The growing trend of multi-core processing and converged graphics-compute processors is increasing the performance requirements on the DRAM memory subsystems. Multi-thread computing and graphics not only need higher memory bandwidth but also generate more random accesses to smaller pieces of data. Module Threading improves the throughput and power efficiency of a memory module by applying parallelism to module data accesses. This innovation partitions the module into two individual memory channels and interleaves the commands to each respective channel. The result is a smaller minimum transfer size and reduced row activation power, translating to 50% higher bandwidth and 20% lower memory power compared to a conventional DIMM module.

  • Improves memory throughput up to 50%
  • Reduces power consumption by 20% for equivalent workloads versus conventional modules
  • Enables full utilization of memory IO bandwidth
  • Utilizes conventional DRAM

What is Module Threading Technology?

Threaded module with 2 independently addressable channels

DRAM data transfer without core prefetch

Multi-thread computing is driving up memory bandwidth, but needs smaller access granularity due to the random nature of the data accesses. However, small transfers of data are becoming increasingly difficult with each DRAM generation. Although the memory interface has become faster, the frequency of the main memory core has remained relatively the same. As a result, DRAMs implement core prefetch where a larger amount of data is sensed from the memory core and then serialized to a faster off-chip interface, effectively increasing the access granularity. This discrepancy between the interface speed and the core speed translates to a core-prefetch ratio of 8:1 in current DDR3 DRAMs, and is forecasted to reach 16:1 in future DRAM. This larger prefetch ratio and transfer size can lead to computing inefficiency, especially on multi-threaded and graphics workloads with the need for increased access rate to smaller pieces of data.

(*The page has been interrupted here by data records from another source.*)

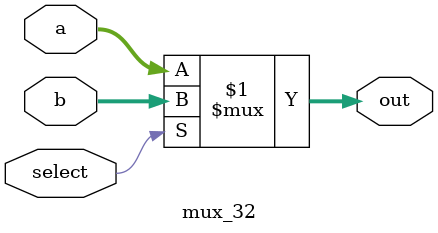
<source format=v>
`timescale 1ns / 1ps


module mux_32(
    input wire [31:0] a,
    input wire [31:0] b,
    input wire select,
    output wire [31:0] out
    );
    assign out = select? b : a;
endmodule

</source>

The memory subsystem in today’s computing platforms are typically implemented with DIMMs that have a 64bit-wide data bus and a 28bit command/address/clock bus. On a standard DDR3 DIMM module, all the devices within a module rank are accessed simultaneously with a single Command/Address (C/A). An example module configuration places eight (x8) DDR3 components assembled in parallel onto a module printed circuit board and has a minimum efficient data transfer of 64Bytes.

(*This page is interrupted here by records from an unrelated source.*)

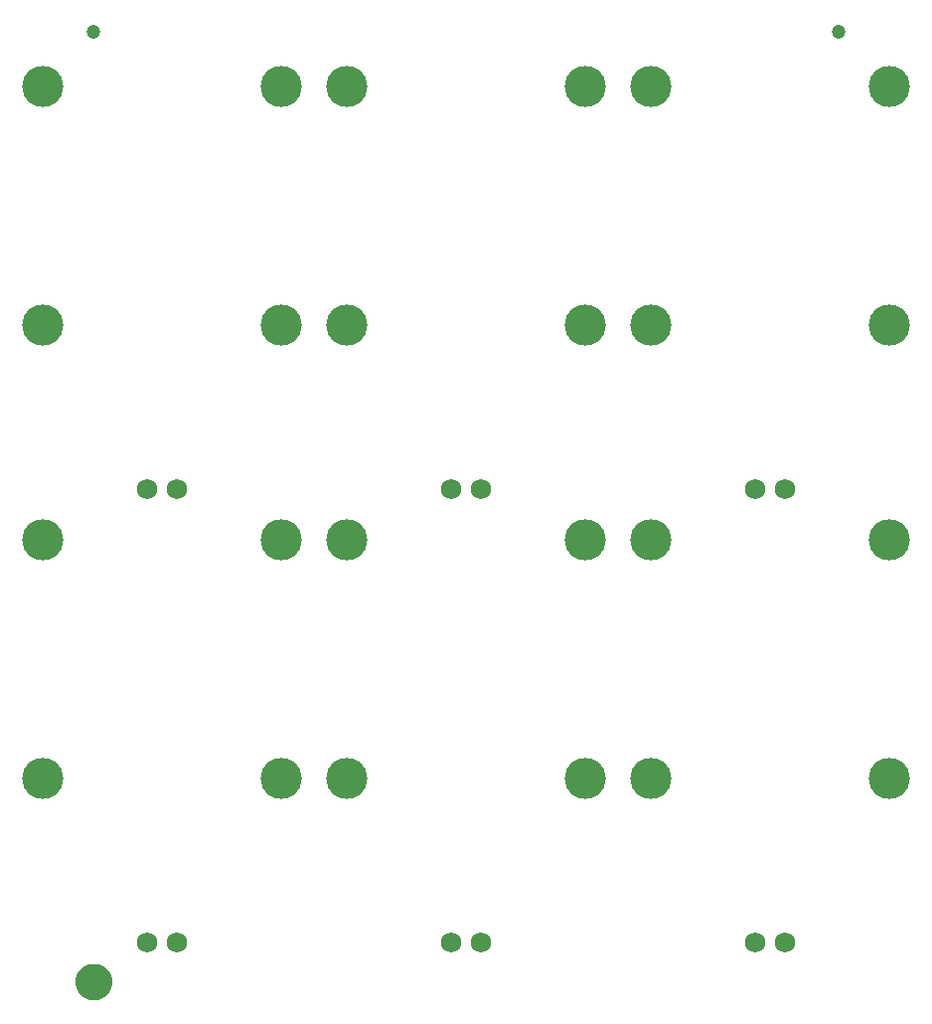
<source format=gbs>
G75*
%MOIN*%
%OFA0B0*%
%FSLAX25Y25*%
%IPPOS*%
%LPD*%
%AMOC8*
5,1,8,0,0,1.08239X$1,22.5*
%
%ADD10C,0.13800*%
%ADD11C,0.04737*%
%ADD12C,0.05000*%
%ADD13C,0.06706*%
%ADD14C,0.06800*%
D10*
X0058342Y0088750D03*
X0138342Y0088750D03*
X0160342Y0088750D03*
X0240342Y0088750D03*
X0262342Y0088750D03*
X0342342Y0088750D03*
X0342342Y0168750D03*
X0342342Y0240750D03*
X0262342Y0240750D03*
X0240342Y0240750D03*
X0160342Y0240750D03*
X0138342Y0240750D03*
X0138342Y0168750D03*
X0160342Y0168750D03*
X0240342Y0168750D03*
X0262342Y0168750D03*
X0262342Y0320750D03*
X0240342Y0320750D03*
X0160342Y0320750D03*
X0138342Y0320750D03*
X0058342Y0320750D03*
X0058342Y0240750D03*
X0058342Y0168750D03*
X0342342Y0320750D03*
D11*
X0325342Y0339000D03*
X0075342Y0339000D03*
D12*
X0071777Y0020500D02*
X0071779Y0020619D01*
X0071785Y0020738D01*
X0071795Y0020857D01*
X0071809Y0020975D01*
X0071827Y0021093D01*
X0071848Y0021210D01*
X0071874Y0021326D01*
X0071904Y0021442D01*
X0071937Y0021556D01*
X0071974Y0021669D01*
X0072015Y0021781D01*
X0072060Y0021892D01*
X0072108Y0022001D01*
X0072160Y0022108D01*
X0072216Y0022213D01*
X0072275Y0022317D01*
X0072337Y0022418D01*
X0072403Y0022518D01*
X0072472Y0022615D01*
X0072544Y0022709D01*
X0072620Y0022802D01*
X0072698Y0022891D01*
X0072779Y0022978D01*
X0072864Y0023063D01*
X0072951Y0023144D01*
X0073040Y0023222D01*
X0073133Y0023298D01*
X0073227Y0023370D01*
X0073324Y0023439D01*
X0073424Y0023505D01*
X0073525Y0023567D01*
X0073629Y0023626D01*
X0073734Y0023682D01*
X0073841Y0023734D01*
X0073950Y0023782D01*
X0074061Y0023827D01*
X0074173Y0023868D01*
X0074286Y0023905D01*
X0074400Y0023938D01*
X0074516Y0023968D01*
X0074632Y0023994D01*
X0074749Y0024015D01*
X0074867Y0024033D01*
X0074985Y0024047D01*
X0075104Y0024057D01*
X0075223Y0024063D01*
X0075342Y0024065D01*
X0075461Y0024063D01*
X0075580Y0024057D01*
X0075699Y0024047D01*
X0075817Y0024033D01*
X0075935Y0024015D01*
X0076052Y0023994D01*
X0076168Y0023968D01*
X0076284Y0023938D01*
X0076398Y0023905D01*
X0076511Y0023868D01*
X0076623Y0023827D01*
X0076734Y0023782D01*
X0076843Y0023734D01*
X0076950Y0023682D01*
X0077055Y0023626D01*
X0077159Y0023567D01*
X0077260Y0023505D01*
X0077360Y0023439D01*
X0077457Y0023370D01*
X0077551Y0023298D01*
X0077644Y0023222D01*
X0077733Y0023144D01*
X0077820Y0023063D01*
X0077905Y0022978D01*
X0077986Y0022891D01*
X0078064Y0022802D01*
X0078140Y0022709D01*
X0078212Y0022615D01*
X0078281Y0022518D01*
X0078347Y0022418D01*
X0078409Y0022317D01*
X0078468Y0022213D01*
X0078524Y0022108D01*
X0078576Y0022001D01*
X0078624Y0021892D01*
X0078669Y0021781D01*
X0078710Y0021669D01*
X0078747Y0021556D01*
X0078780Y0021442D01*
X0078810Y0021326D01*
X0078836Y0021210D01*
X0078857Y0021093D01*
X0078875Y0020975D01*
X0078889Y0020857D01*
X0078899Y0020738D01*
X0078905Y0020619D01*
X0078907Y0020500D01*
X0078905Y0020381D01*
X0078899Y0020262D01*
X0078889Y0020143D01*
X0078875Y0020025D01*
X0078857Y0019907D01*
X0078836Y0019790D01*
X0078810Y0019674D01*
X0078780Y0019558D01*
X0078747Y0019444D01*
X0078710Y0019331D01*
X0078669Y0019219D01*
X0078624Y0019108D01*
X0078576Y0018999D01*
X0078524Y0018892D01*
X0078468Y0018787D01*
X0078409Y0018683D01*
X0078347Y0018582D01*
X0078281Y0018482D01*
X0078212Y0018385D01*
X0078140Y0018291D01*
X0078064Y0018198D01*
X0077986Y0018109D01*
X0077905Y0018022D01*
X0077820Y0017937D01*
X0077733Y0017856D01*
X0077644Y0017778D01*
X0077551Y0017702D01*
X0077457Y0017630D01*
X0077360Y0017561D01*
X0077260Y0017495D01*
X0077159Y0017433D01*
X0077055Y0017374D01*
X0076950Y0017318D01*
X0076843Y0017266D01*
X0076734Y0017218D01*
X0076623Y0017173D01*
X0076511Y0017132D01*
X0076398Y0017095D01*
X0076284Y0017062D01*
X0076168Y0017032D01*
X0076052Y0017006D01*
X0075935Y0016985D01*
X0075817Y0016967D01*
X0075699Y0016953D01*
X0075580Y0016943D01*
X0075461Y0016937D01*
X0075342Y0016935D01*
X0075223Y0016937D01*
X0075104Y0016943D01*
X0074985Y0016953D01*
X0074867Y0016967D01*
X0074749Y0016985D01*
X0074632Y0017006D01*
X0074516Y0017032D01*
X0074400Y0017062D01*
X0074286Y0017095D01*
X0074173Y0017132D01*
X0074061Y0017173D01*
X0073950Y0017218D01*
X0073841Y0017266D01*
X0073734Y0017318D01*
X0073629Y0017374D01*
X0073525Y0017433D01*
X0073424Y0017495D01*
X0073324Y0017561D01*
X0073227Y0017630D01*
X0073133Y0017702D01*
X0073040Y0017778D01*
X0072951Y0017856D01*
X0072864Y0017937D01*
X0072779Y0018022D01*
X0072698Y0018109D01*
X0072620Y0018198D01*
X0072544Y0018291D01*
X0072472Y0018385D01*
X0072403Y0018482D01*
X0072337Y0018582D01*
X0072275Y0018683D01*
X0072216Y0018787D01*
X0072160Y0018892D01*
X0072108Y0018999D01*
X0072060Y0019108D01*
X0072015Y0019219D01*
X0071974Y0019331D01*
X0071937Y0019444D01*
X0071904Y0019558D01*
X0071874Y0019674D01*
X0071848Y0019790D01*
X0071827Y0019907D01*
X0071809Y0020025D01*
X0071795Y0020143D01*
X0071785Y0020262D01*
X0071779Y0020381D01*
X0071777Y0020500D01*
D13*
X0075342Y0020500D03*
D14*
X0093342Y0033750D03*
X0103342Y0033750D03*
X0195342Y0033750D03*
X0205342Y0033750D03*
X0297342Y0033750D03*
X0307342Y0033750D03*
X0307342Y0185750D03*
X0297342Y0185750D03*
X0205342Y0185750D03*
X0195342Y0185750D03*
X0103342Y0185750D03*
X0093342Y0185750D03*
M02*

</source>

Greater efficiency with a multi-threaded workload and smaller transfers can be achieved by partitioning the module into two separate memory channels, and multiplexing the commands across the same set of traces as a traditional module but with separate chip selects for each respective memory channel. In threaded module, each side of the module is accessed independently, thereby reducing the minimum transfer size to one-half the amount of a standard single-channel module.

Threaded modules can lower the power of main memory accesses. For a conventional eight-device module, all eight DRAMs are activated (ACT) followed by a read or write (COL) operation on all eight devices. A threaded or dual-channel module can accomplish the same data transfer by activating only four devices and then performing two consecutive read or write operations to those devices. Since only four devices are activated per access instead of eight devices, a threaded or dual-channel module achieves equivalent bandwidth with one-half the device row activation power. On a memory system, this translates to approximately 20% reduced total module power.

Sustained bandwidth comparison of conventional and threaded modules

DRAM data transfer with core prefetch

Another benefit that threaded modules offer is increased sustained bandwidth at high data rates. Many modern industry-standard DRAMs have limited bandwidth due to power restrictions on the DRAM devices. On DRAMs starting with the DDR3 generation, only a limited number of banks may be accessed in order to protect the on–DRAM power delivery network and maintain a stable voltage for the memory core. This parameter, know as tFAW (Four Activate Window period) allows only 4 banks to be activated in the rolling tFAW window.

For a computing system, tFAW restricts the memory controller from issuing additional row activate commands once four activates have already been issued in a given tFAW period. This stalls the memory controller and results in lost data bandwidth. A DDR3 DRAM running at 1600Mbps data rates loses up to 50% of its sustained data bandwidth due to this and other restrictions. Since the DRAMs in a threaded module are activated half as often as those in a conventional module, the sustained bandwidth of a threaded module is not limited by the core parameters.

Who Benefits?

Module threading delivers system designers the benefits of increased bandwidth from improved transfer efficiency and smaller access granularity, while maintaining the commodity cost structure of the module. End users can benefit from the 50% improvement in throughput performance as well as the 20% reduction in total memory power.